Data is a severely underutilized asset.

In most companies, data sits on a database that’s unclean and rarely queried or analyzed. The data is hard to leverage because of the following reasons: 

  • The Database/SQL
  • Bad data
  • Aggregations 

Oftentimes only a few engineers or data analysts are confident enough to query data to answer business questions, hindering opportunity and efficiency across the organization. Business users are excluded from being able to ask their own questions, instead having to submit tickets to get insights.

In order for organizations to be informed at all levels, they have to shift how they approach data management and they have to get data right.  “We see across the board that ease of use and approachability are a critical and frequently overlooked aspect of successful data tooling. Using a B.I. product is challenging and building one that’s easy to use is even harder. The ability to test assumptions, get regular user feedback and quickly understand what is and isn’t working with a new product is critical to its success,” said Janelle Estes, Chief Insights Officer at UserTesting.

Companies can make data accessible and useful by overcoming the following challenges, which opens the door for business users to think and decide like analysts.

========

== What is being asked ==
Name each reason the passage on company data gives for why data is hard to leverage.

Recorded data
========

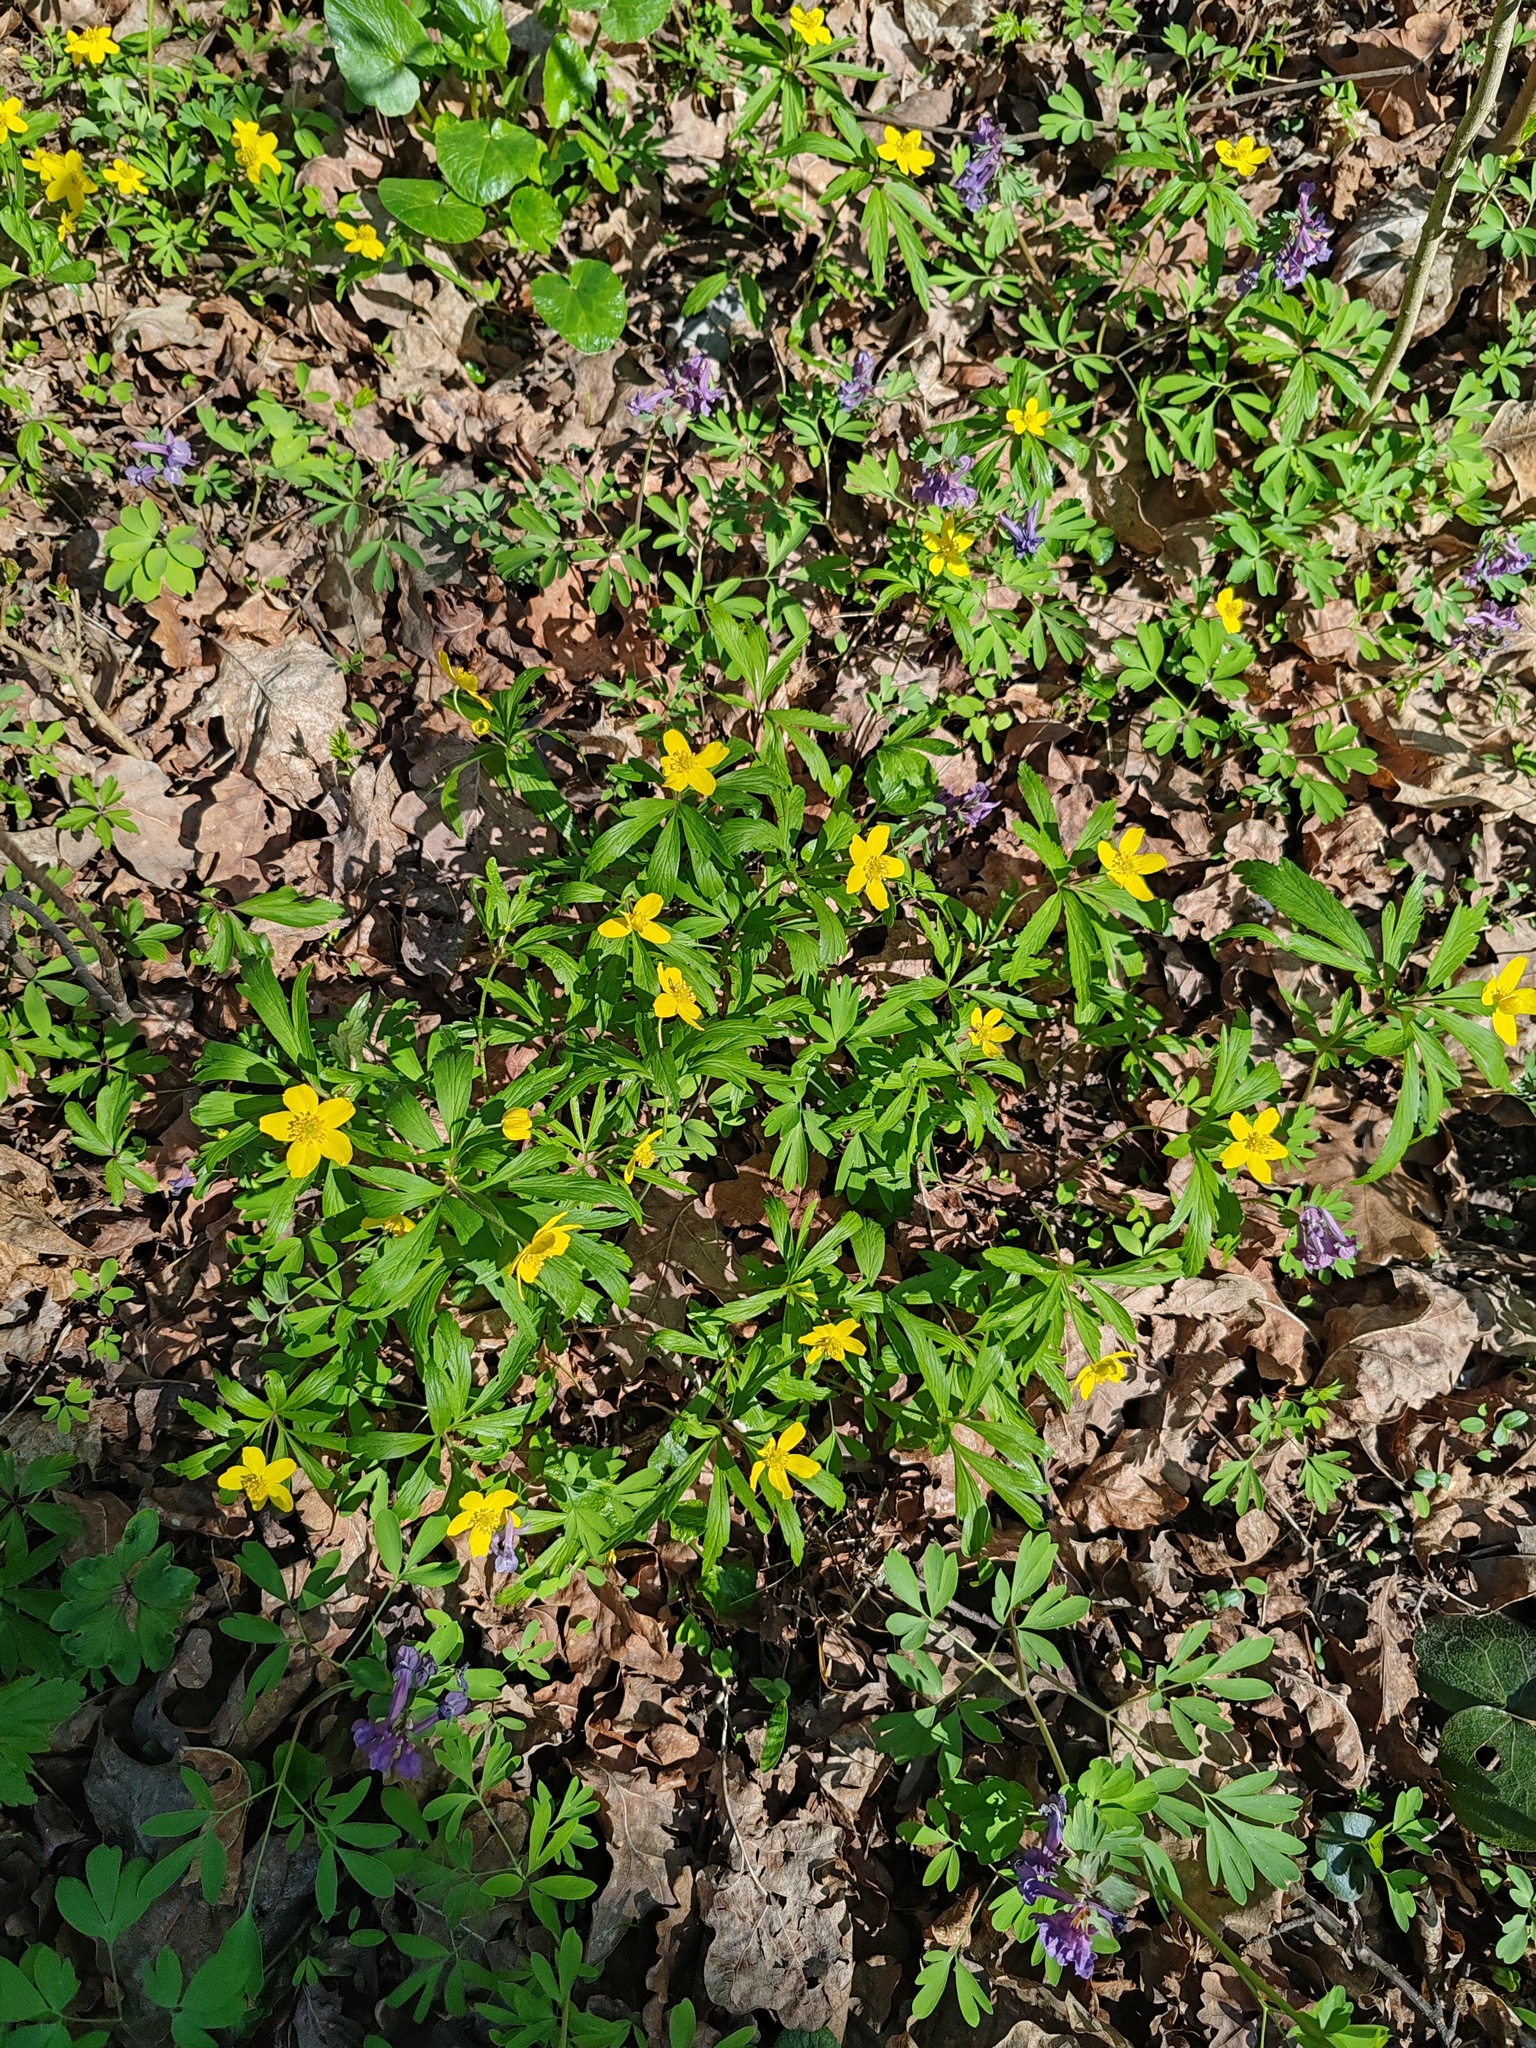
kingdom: Plantae
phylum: Tracheophyta
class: Magnoliopsida
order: Ranunculales
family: Ranunculaceae
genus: Anemone
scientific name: Anemone ranunculoides
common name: Yellow anemone
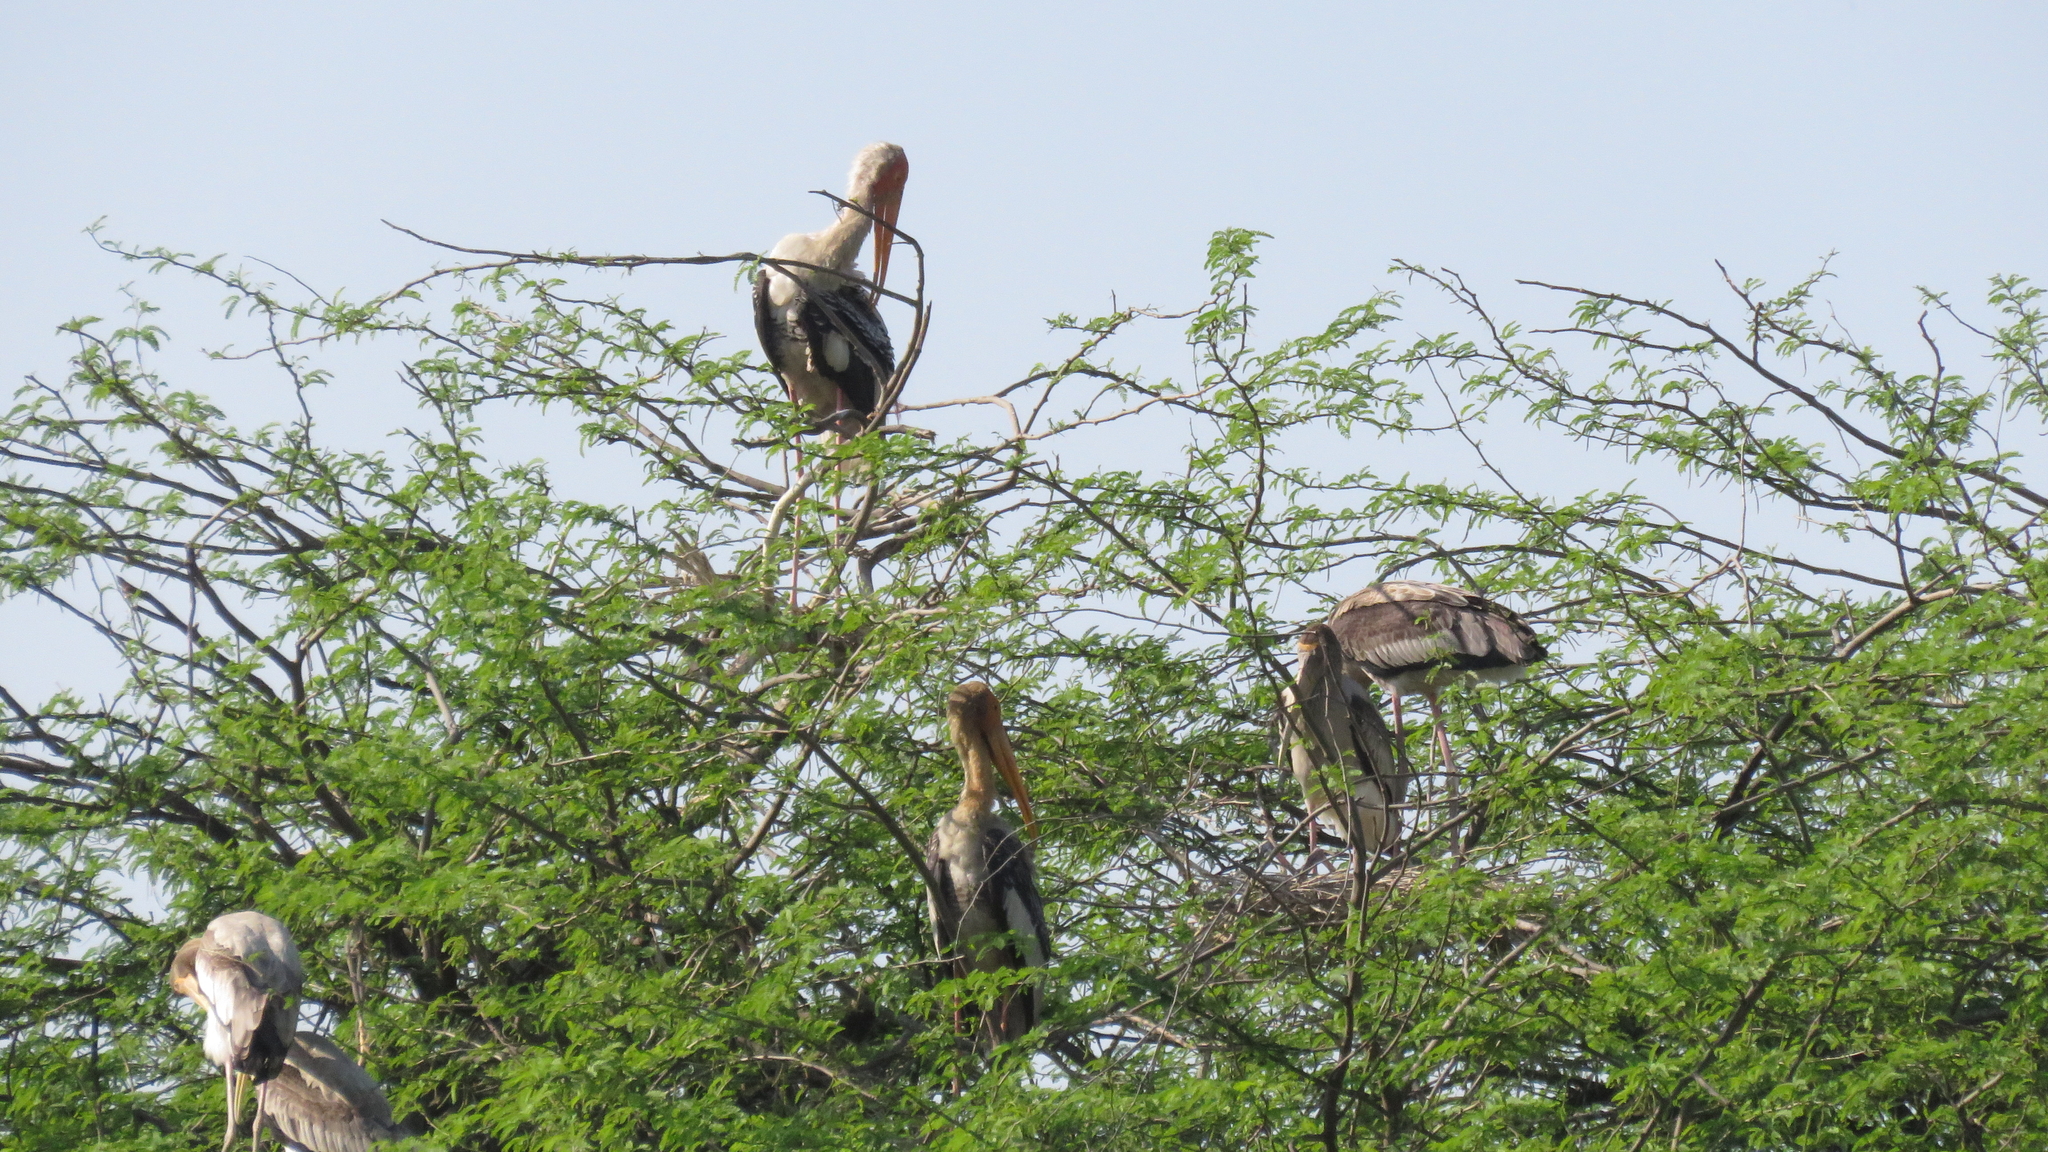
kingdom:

========

== Task solution ==
- The Database/SQL
- Bad data
- Aggregations